Keep in mind, the panelists said, there are numerous ways people are following the sport, counting video and social media.

“You can’t just say TV ratings are (challenged) so nobody’s watching,” NBC Sports’ Mike McCormack said at the Sports Business Journal’s Motorsports Marketing Forum at Mandalay Bay. “You have to account for digital consumption.”

“The media gets focused on television (ratings); television is the old metric,” Boles said. “We have to figure out what the new metric is, and (that’s) digital.”

Those numbers include followers on Twitter, Facebook, Instagram and Snapchat, among other applications. IndyCar, for example, has more than 223,000 followers on Twitter and nearly a half of a million friends on Facebook, and by various measures IndyCar fans are extremely active on social media channels.

“If you focus just on TV, you’ve lost what (motor sports) can bring,” Boles said. “We bring a lot (of people) on race day, but even those who don’t (attend) we’re engaging in real time.

“My most fun part of the year is to sit in my basement during (NASCAR’s) Daytona 500 and sort of watch the broadcast but really interact with the fans who are interacting (on social media).

“As an industry, I think we have to come up with one common way to explain that to partners.”

Said Jill Gregory, NASCAR’s chief marketing officer: “It’s not just about one metric; it’s the totality.”

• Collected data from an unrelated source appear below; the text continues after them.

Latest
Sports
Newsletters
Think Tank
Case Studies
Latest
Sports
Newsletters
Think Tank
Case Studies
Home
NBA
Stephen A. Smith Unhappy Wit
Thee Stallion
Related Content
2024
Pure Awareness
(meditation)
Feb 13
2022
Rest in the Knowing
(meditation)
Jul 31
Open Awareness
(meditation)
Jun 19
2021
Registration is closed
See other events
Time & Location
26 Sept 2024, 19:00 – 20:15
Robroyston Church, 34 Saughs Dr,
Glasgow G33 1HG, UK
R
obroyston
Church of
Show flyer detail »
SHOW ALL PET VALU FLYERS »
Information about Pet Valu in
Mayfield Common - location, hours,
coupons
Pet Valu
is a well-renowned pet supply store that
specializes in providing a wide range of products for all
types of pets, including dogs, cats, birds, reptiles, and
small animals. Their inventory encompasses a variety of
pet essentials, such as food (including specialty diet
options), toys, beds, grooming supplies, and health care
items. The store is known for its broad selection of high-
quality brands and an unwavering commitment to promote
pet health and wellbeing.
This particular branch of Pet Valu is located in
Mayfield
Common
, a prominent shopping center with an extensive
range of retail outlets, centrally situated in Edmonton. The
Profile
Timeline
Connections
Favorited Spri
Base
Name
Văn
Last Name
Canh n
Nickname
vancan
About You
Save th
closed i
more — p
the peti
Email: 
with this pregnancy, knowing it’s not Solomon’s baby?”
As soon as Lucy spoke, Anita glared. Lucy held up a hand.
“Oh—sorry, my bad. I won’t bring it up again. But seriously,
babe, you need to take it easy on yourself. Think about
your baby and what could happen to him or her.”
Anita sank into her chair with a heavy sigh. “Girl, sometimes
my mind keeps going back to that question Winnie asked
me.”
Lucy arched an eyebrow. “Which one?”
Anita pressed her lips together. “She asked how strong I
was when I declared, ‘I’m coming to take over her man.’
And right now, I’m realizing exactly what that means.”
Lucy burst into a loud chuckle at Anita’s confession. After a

Boles was among the host of IMS and INDYCAR representatives speaking at this conference. Indianapolis 500 winners Scott Dixon, Tony Kanaan and reigning champion Alexander Rossi were on a panel Thursday. Team owner Chip Ganassi also spoke to the attendees.

IMS and INDYCAR are among the sponsors of the two-day marketing conference featuring numerous motor sports executives.

Boles: Indy 500 on pace for another big show

On the heels of this year’s record-setting Indianapolis 500, which included a sellout allowing for the lifting of the local television blackout, Boles said Wednesday ticket renewals for the 101st race have been strong.

“We’ve retained almost 75 percent of the lift we got out of 2016,” Boles said at the Sports Business Journal’s Motorsports Marketing Forum at Mandalay Bay.

Boles said ticket sales for the 500 started “an upward trend” in 2011, continuing through 2015. But this year’s demand, he said, blew previous numbers “out of the park.”

Final attendance numbers approached 350,000, Boles said, with 30,000 of them enjoying the Snakepit concert in the infield of Turn 3. The facility has an estimated 250,000 permanent seats.

Boles isn’t offering a prediction about the number of attendees at the 2017 race, to be held May 28, but it figures to be a robust number. Tickets went on sale earlier this week at indy500.com.